A Week of Silly
Laura Anne Gilman, writer extraordinaire, member of BVC and the world, got me involved in GISHWHES (the Greatest Internet Scavenger Hunt the World Has Ever Seen) this year. This event/activity/madness was started by Misha Collins of Supernatural, and goes on for a week. You get 200+ prompts, and your team, individually and in groups, accomplishes as many of them as possible over the time allowed. Many of the prompts involve charitable activities and acts of kindness, random and otherwise. Others are just…random.
My team was an extraordinary group: two people I already knew, and a dozen I hadn’t met before. And through the wonders of the internet, we had people all over–not just all over the U.S., either. I will post just my stuff (because it’s the only stuff I can promise I had my hand in), but take my word for it–there was astonishing artistry (when I saw the portrait of Robert Downey Jr. made entirely out of salt and pepper I realized that I would have to step up my game). And brazen chutzpah–Keith DeCandido doing a cartwheel in Times Square at noon wearing a kale tutu, and two other team members posing with the concierge in a fancy hotel, both wearing kale hats (kale is a GISHWHES thing.
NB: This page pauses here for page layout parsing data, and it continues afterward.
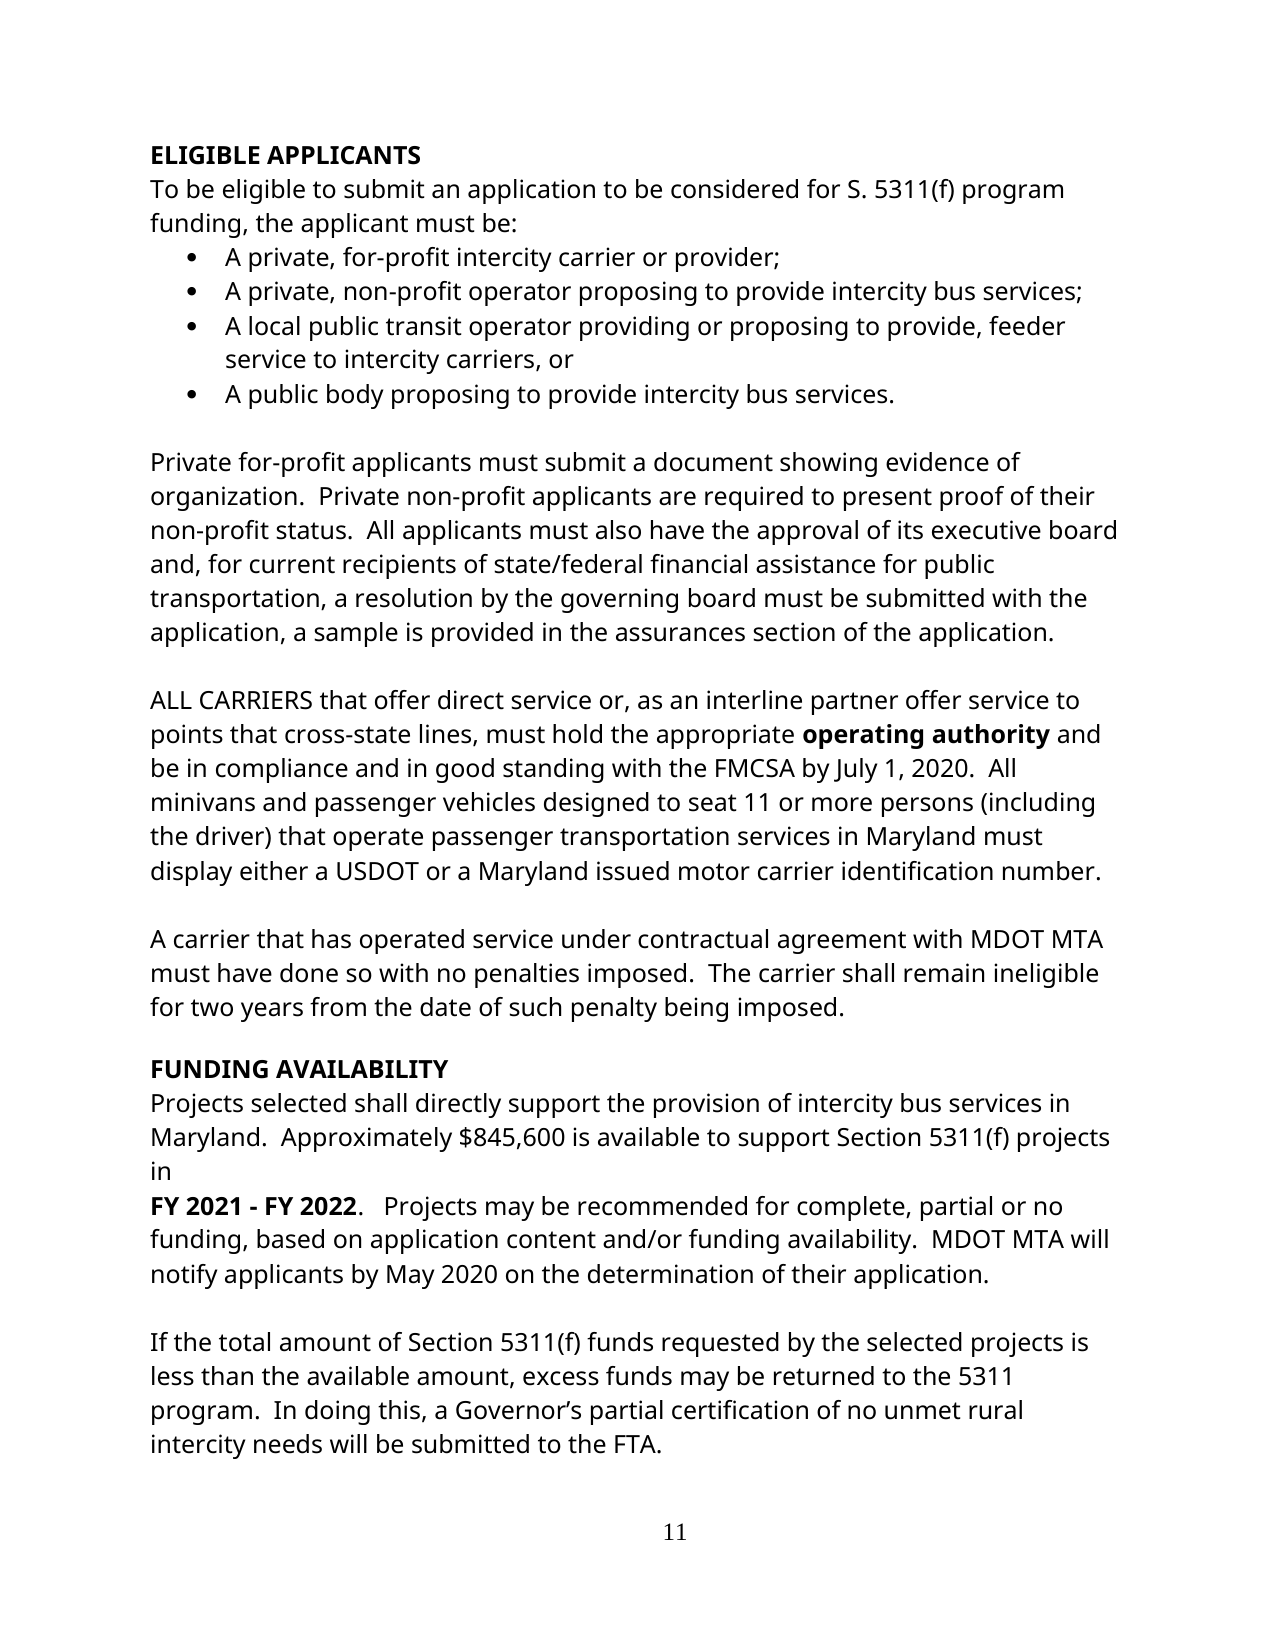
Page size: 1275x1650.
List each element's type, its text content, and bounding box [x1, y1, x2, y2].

list A private, for-profit intercity carrier or provider; [187, 240, 1125, 274]
text If the total amount of Section 5311(f) funds requested by the selected projects is less than the available amount, excess funds may be returned to the 5311 program. In doing this, a Governor’s partial certification of no unmet rural intercity needs will be submitted to the FTA. [150, 1324, 1125, 1461]
list A local public transit operator providing or proposing to provide, feeder service to intercity carriers, or [187, 308, 1125, 376]
list A public body proposing to provide intercity bus services. [187, 376, 1125, 410]
list A private, non-profit operator proposing to provide intercity bus services; [187, 274, 1125, 308]
text Projects selected shall directly support the provision of intercity bus services in Maryland. Approximately $845,600 is available to support Section 5311(f) projects in [150, 1086, 1125, 1188]
subtitle funding availability [150, 1052, 1125, 1086]
text FY 2021 - FY 2022. Projects may be recommended for complete, partial or no funding, based on application content and/or funding availability. MDOT MTA will notify applicants by May 2020 on the determination of their application. [150, 1188, 1125, 1290]
text ALL CARRIERS that offer direct service or, as an interline partner offer service to points that cross-state lines, must hold the appropriate operating authority and be in compliance and in good standing with the FMCSA by July 1, 2020. All minivans and passenger vehicles designed to seat 11 or more persons (including the driver) that operate passenger transportation services in Maryland must display either a USDOT or a Maryland issued motor carrier identification number. [150, 683, 1125, 887]
text A carrier that has operated service under contractual agreement with MDOT MTA must have done so with no penalties imposed. The carrier shall remain ineligible for two years from the date of such penalty being imposed. [150, 921, 1125, 1023]
text To be eligible to submit an application to be considered for S. 5311(f) program funding, the applicant must be: [150, 172, 1125, 240]
text Private for-profit applicants must submit a document showing evidence of organization. Private non-profit applicants are required to present proof of their non-profit status. All applicants must also have the approval of its executive board and, for current recipients of state/federal financial assistance for public transportation, a resolution by the governing board must be submitted with the application, a sample is provided in the assurances section of the application. [150, 444, 1125, 649]
subtitle Eligible applicants [150, 138, 1125, 172]
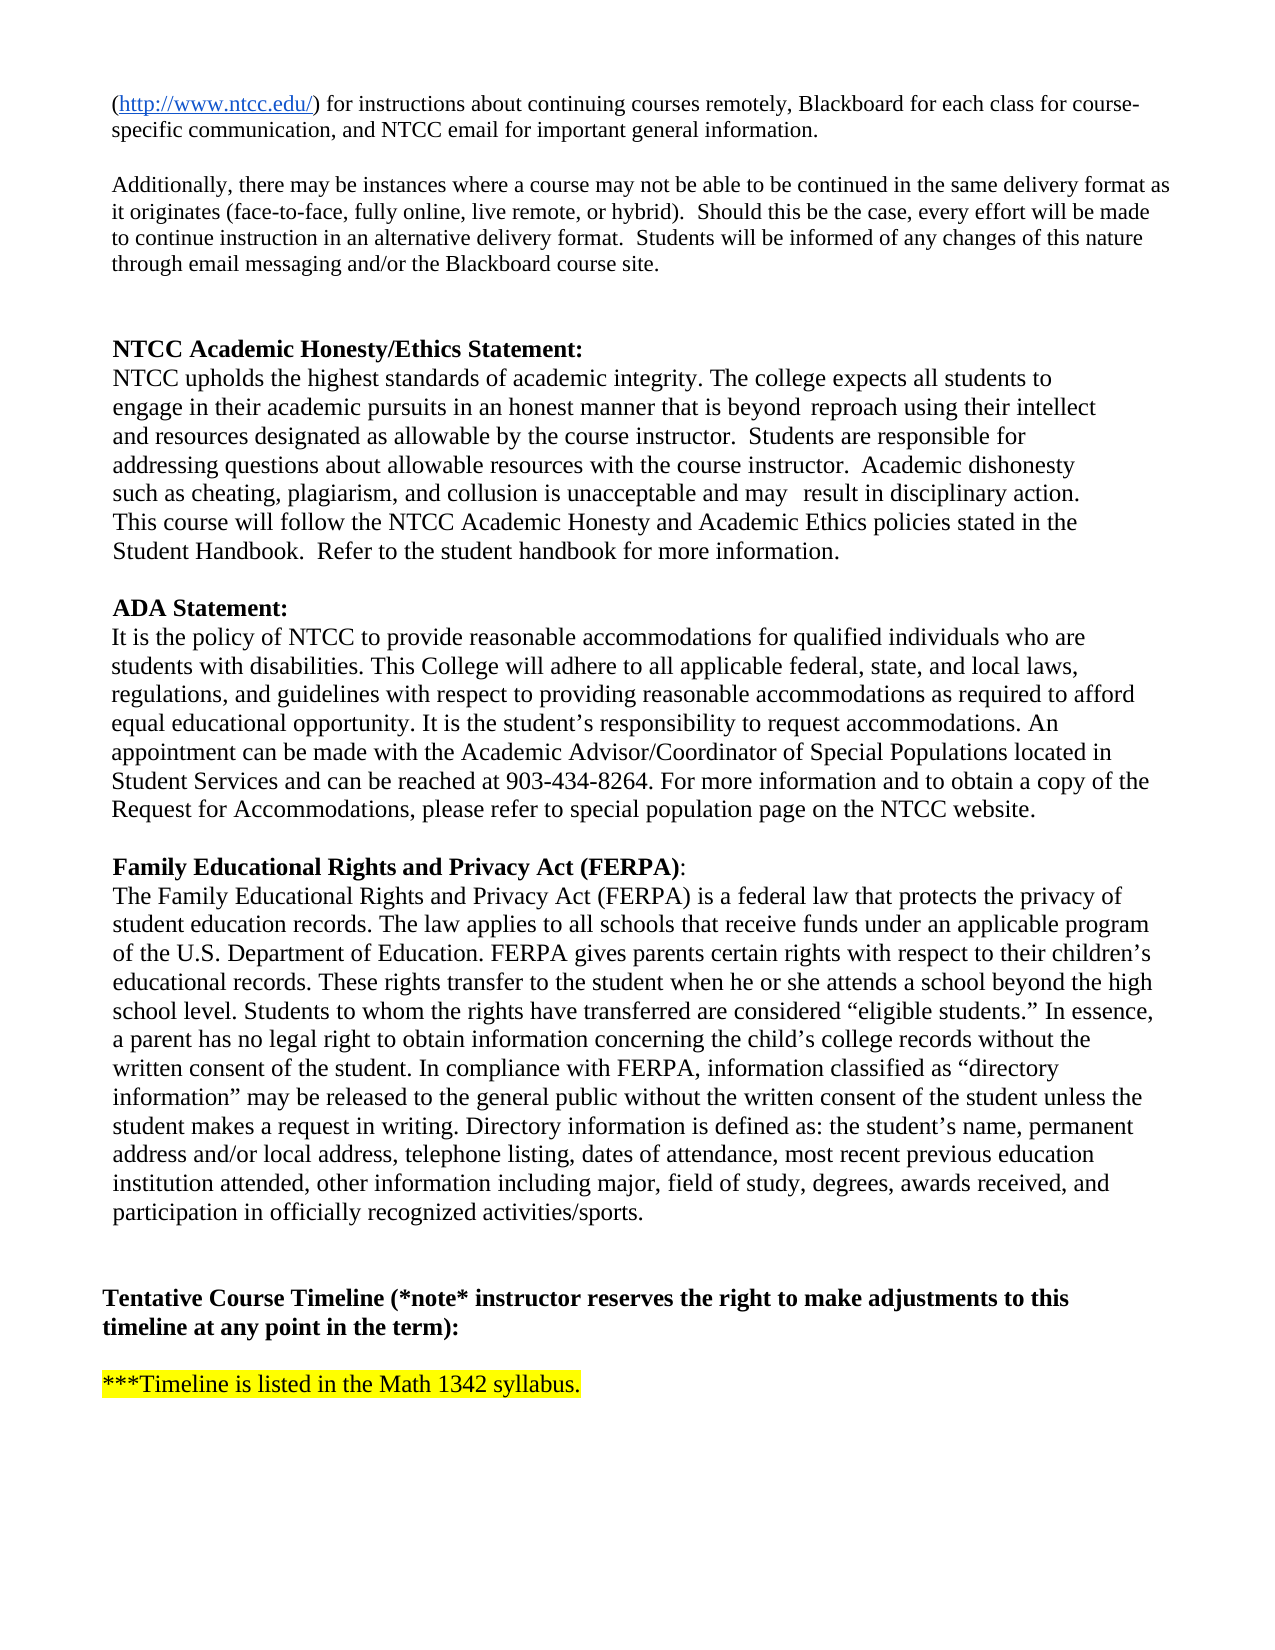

No, I don’t know why). Not to mention the woman who cut off 10″ of her hair to donate to a “locks-of-love” program, and the woman who wrote a beautiful haiku of appreciation for her father, and Laura Anne going off to find a glacier so she could pose next to it in a bathing suit and floaties. Really: 200+ prompts, and I’m not going to list them all because we could be here until next year.
Me, I was responsible for: building a 2 1/2 foot tall model of the Empire State Building out of sugar cubes (see above with requisite King Kong, and left), and then submitting a film of me pouring boiling water on it to melt it.
Building a dog out of sanitary products as a way of refuting the old saw that dogs are a man’s best friend. I’m always happy to make sure women (and dogs) get equal notice.
Depicting Death’s funeral (I decided it was the Death from Death Takes a Holiday, and that his funeral should be attended by many other incarnations of himself).
Cosplaying a famous inanimate object.
Tweeting about the book that most inspired me, and writing a letter thanking a woman who mentored me, mumbly years ago.
Creating a household fairy to replace the Tooth Fairy (mine was the Great Shoe Fairy, who locates shoes, homework, cell phones, and dust bunnies for children who are late for school).
And doing a 14-second dramatic reading of my grade school report card (this was a challenge, because my school gave long-form student reports, and finding one or two sentences that would give the flavor of 9-year-old me was a task.
It’s a weirdly satisfying game. For a writer, the opportunity to create tangible (silly) objects is really useful, and the opportunity to move out of your comfort zone and take risks, likewise.
Team Inevitable Innuendo completed about 40% of this year’s prompts, which is pretty damned good. The winning team gets fame, glory, a trip to Costa Rica, and the awe of its peers. But really, the reward I expect we’ll wind up with are the fun, the camaraderie, the awe when someone does something amazing (string a hammock across a river? Really?) or affecting (the appreciation for Leonard Nimoy made me tear up) or just deliciously random.
And it’s happening again next August. Interested?